- Opening Delimiter -
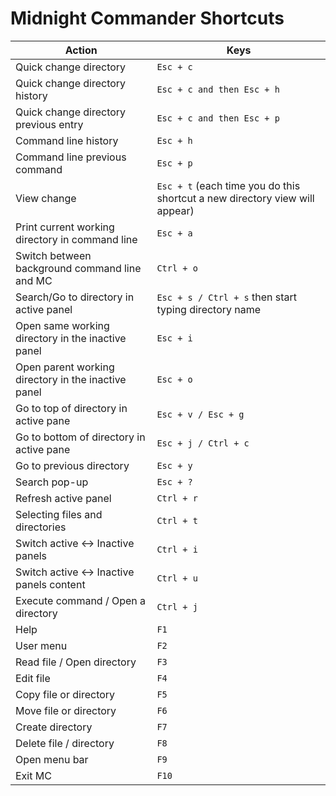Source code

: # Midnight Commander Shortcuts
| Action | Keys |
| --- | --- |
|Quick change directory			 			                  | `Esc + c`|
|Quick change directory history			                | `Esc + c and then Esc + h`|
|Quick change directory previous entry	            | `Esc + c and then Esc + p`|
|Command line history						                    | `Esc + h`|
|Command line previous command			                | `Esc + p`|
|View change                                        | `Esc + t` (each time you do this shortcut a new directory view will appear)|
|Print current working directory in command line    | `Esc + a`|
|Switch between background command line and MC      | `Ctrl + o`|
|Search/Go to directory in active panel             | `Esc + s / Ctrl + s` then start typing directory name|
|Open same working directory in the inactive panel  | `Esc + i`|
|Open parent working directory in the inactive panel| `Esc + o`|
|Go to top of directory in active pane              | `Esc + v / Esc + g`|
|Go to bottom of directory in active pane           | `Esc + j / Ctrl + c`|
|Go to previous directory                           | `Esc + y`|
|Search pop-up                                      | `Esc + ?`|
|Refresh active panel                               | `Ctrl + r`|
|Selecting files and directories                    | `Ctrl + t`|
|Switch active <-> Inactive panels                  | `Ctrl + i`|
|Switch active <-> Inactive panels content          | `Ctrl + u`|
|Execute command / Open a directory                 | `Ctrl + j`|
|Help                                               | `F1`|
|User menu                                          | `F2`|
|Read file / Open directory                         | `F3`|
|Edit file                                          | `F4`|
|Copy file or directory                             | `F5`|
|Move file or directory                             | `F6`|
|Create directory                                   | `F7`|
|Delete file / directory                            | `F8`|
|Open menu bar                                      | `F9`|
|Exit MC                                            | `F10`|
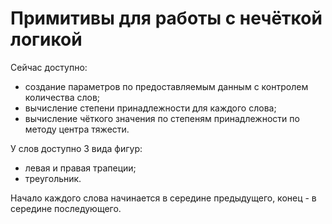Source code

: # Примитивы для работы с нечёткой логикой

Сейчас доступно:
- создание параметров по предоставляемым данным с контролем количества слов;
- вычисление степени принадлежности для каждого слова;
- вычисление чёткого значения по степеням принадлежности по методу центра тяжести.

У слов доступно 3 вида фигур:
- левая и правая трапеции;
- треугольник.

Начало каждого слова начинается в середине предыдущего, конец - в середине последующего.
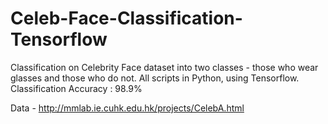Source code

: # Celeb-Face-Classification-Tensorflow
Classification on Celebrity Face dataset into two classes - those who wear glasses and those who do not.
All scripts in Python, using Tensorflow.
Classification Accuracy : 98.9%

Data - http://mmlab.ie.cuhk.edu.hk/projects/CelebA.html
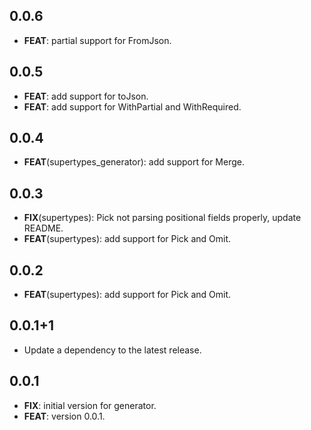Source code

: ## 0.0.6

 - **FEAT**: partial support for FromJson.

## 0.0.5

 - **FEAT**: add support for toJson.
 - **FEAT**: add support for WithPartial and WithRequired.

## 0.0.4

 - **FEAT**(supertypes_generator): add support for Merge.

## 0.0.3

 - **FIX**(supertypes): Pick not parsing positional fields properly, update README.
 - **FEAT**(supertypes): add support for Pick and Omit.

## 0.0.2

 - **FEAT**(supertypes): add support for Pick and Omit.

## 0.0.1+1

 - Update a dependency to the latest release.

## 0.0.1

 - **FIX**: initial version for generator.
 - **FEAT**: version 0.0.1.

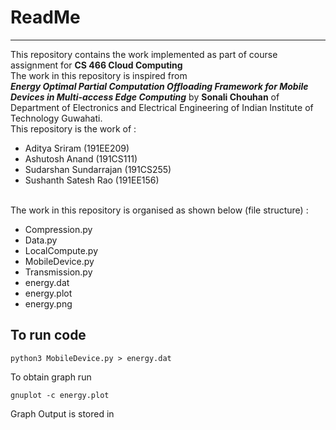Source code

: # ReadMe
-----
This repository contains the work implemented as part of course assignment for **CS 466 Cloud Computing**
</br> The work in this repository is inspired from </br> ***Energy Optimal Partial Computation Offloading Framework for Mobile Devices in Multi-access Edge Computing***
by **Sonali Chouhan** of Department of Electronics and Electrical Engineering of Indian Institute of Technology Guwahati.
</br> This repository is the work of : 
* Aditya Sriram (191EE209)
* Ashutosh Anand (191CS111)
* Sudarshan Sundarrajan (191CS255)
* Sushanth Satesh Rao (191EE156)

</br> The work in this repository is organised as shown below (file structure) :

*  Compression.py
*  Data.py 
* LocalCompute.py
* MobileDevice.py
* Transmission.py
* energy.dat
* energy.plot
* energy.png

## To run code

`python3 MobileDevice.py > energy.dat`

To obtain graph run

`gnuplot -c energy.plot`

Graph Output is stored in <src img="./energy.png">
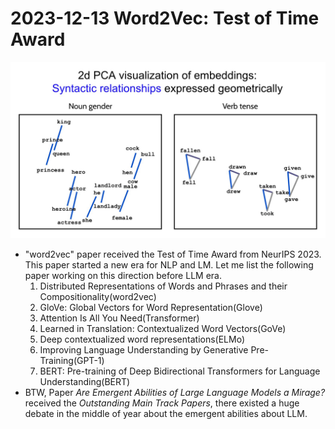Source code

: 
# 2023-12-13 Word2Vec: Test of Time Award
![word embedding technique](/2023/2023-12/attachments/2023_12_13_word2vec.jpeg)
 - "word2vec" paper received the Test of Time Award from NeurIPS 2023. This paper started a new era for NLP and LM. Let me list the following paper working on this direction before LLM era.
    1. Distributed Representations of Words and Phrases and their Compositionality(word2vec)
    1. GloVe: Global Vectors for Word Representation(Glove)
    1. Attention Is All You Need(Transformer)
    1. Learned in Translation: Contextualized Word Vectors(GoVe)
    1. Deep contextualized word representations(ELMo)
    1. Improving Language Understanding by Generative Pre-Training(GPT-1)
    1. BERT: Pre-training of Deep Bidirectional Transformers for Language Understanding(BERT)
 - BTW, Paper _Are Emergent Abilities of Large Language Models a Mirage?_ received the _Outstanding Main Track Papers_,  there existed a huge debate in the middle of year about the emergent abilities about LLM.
- Closing Delimiter -
> **Request**: Please pick out each line of the listing that contains the word "доступно". Case counts.

> **Response**:
Сейчас доступно:
У слов доступно 3 вида фигур:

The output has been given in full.